# [Assignment]
Return the lines of data starting at the line containing "Temp Min (°C)" and ending at the line containing "Reading right to", with both of those lines included and each line unchanged. Leave the pictures out of your answer.

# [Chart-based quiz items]
☆ ☆ ☆ ☆ ☆

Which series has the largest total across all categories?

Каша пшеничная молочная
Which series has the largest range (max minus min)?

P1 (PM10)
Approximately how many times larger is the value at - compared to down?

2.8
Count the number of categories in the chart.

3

☆ ☆ ☆ ☆ ☆

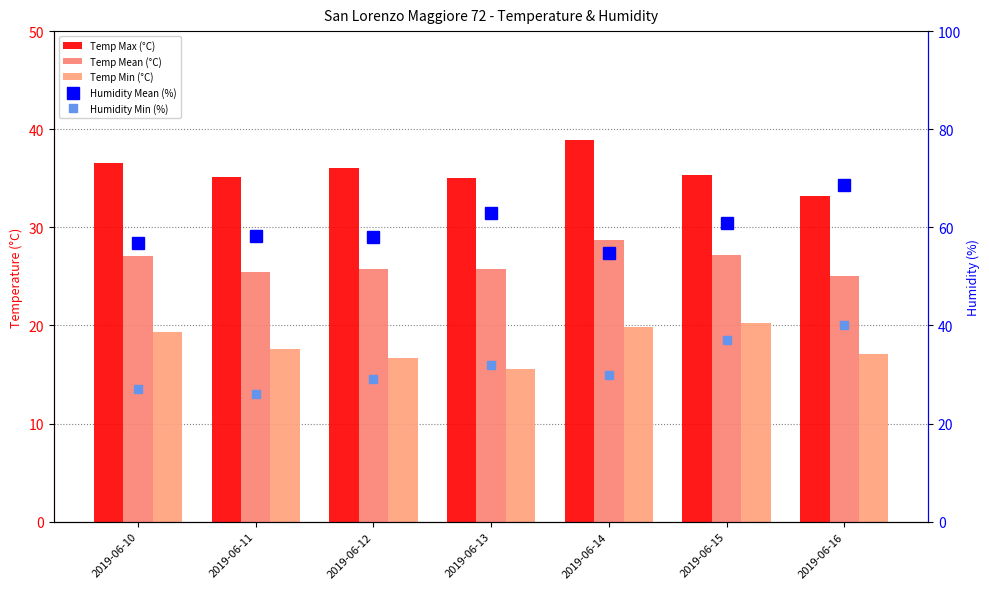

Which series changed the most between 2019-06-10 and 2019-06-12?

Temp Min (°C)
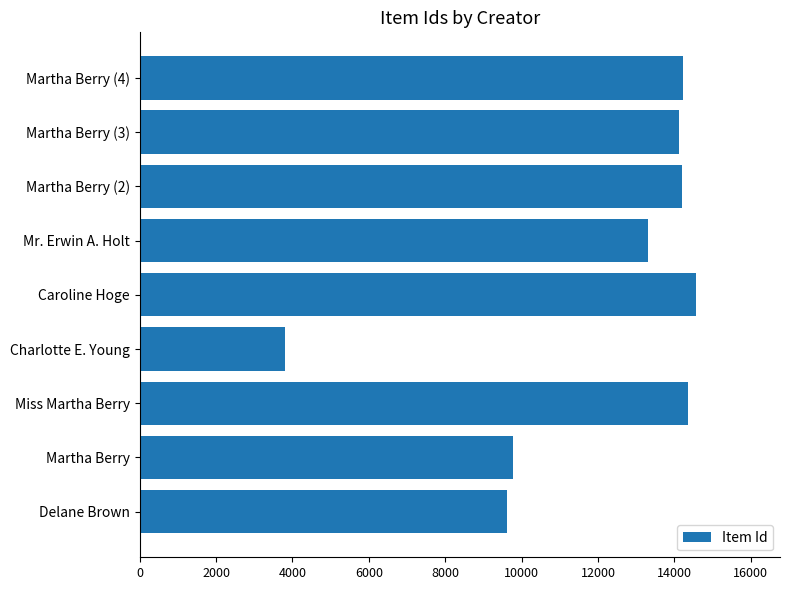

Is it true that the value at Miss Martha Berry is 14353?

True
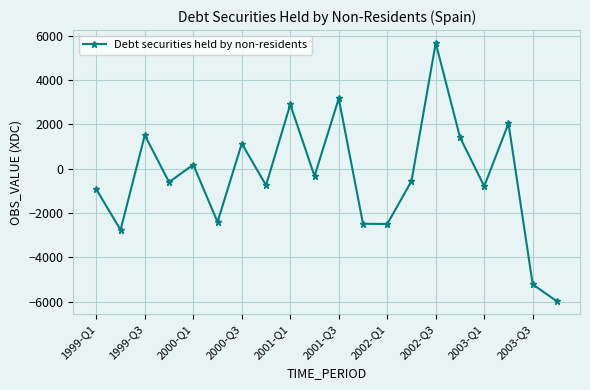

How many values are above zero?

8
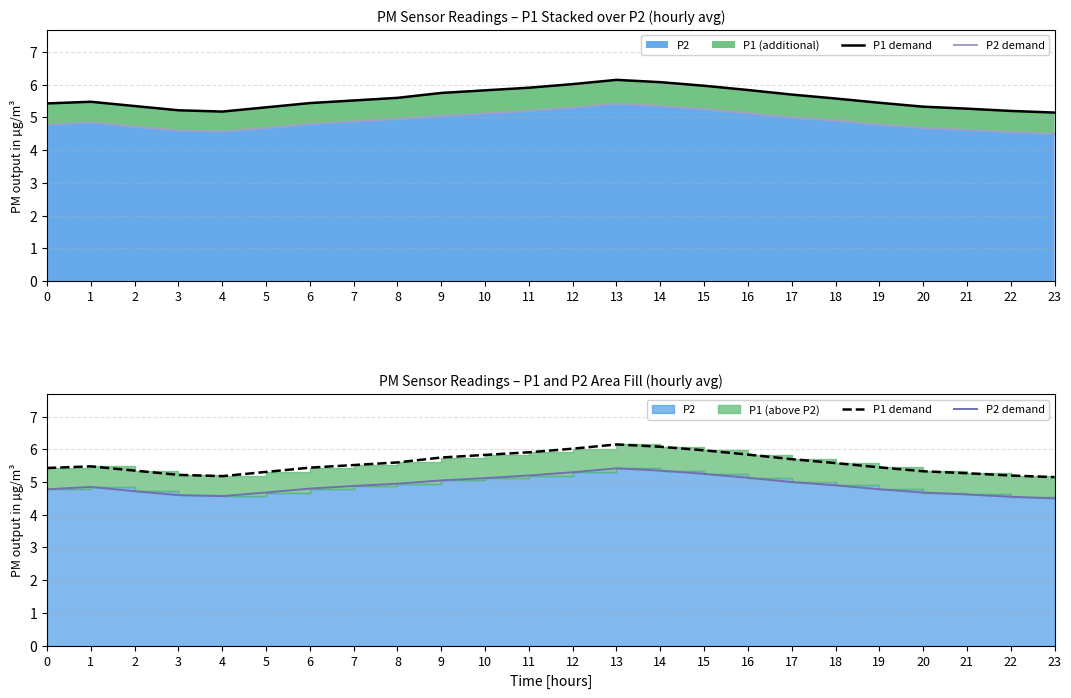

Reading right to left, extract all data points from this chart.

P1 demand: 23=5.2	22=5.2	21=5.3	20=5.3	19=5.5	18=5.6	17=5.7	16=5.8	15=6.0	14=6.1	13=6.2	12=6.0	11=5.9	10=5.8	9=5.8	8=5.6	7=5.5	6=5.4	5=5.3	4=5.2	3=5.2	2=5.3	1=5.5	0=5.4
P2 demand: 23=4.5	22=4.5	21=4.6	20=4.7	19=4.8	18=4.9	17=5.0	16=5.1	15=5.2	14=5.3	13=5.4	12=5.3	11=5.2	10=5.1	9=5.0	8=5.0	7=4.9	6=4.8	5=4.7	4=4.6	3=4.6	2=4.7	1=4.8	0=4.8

☆ ☆ ☆ ☆ ☆

# [Output for this task]
Temp Min (°C)

Is it true that the value at Miss Martha Berry is 14353?

True

How many values are above zero?

8

Reading right to left, extract all data points from this chart.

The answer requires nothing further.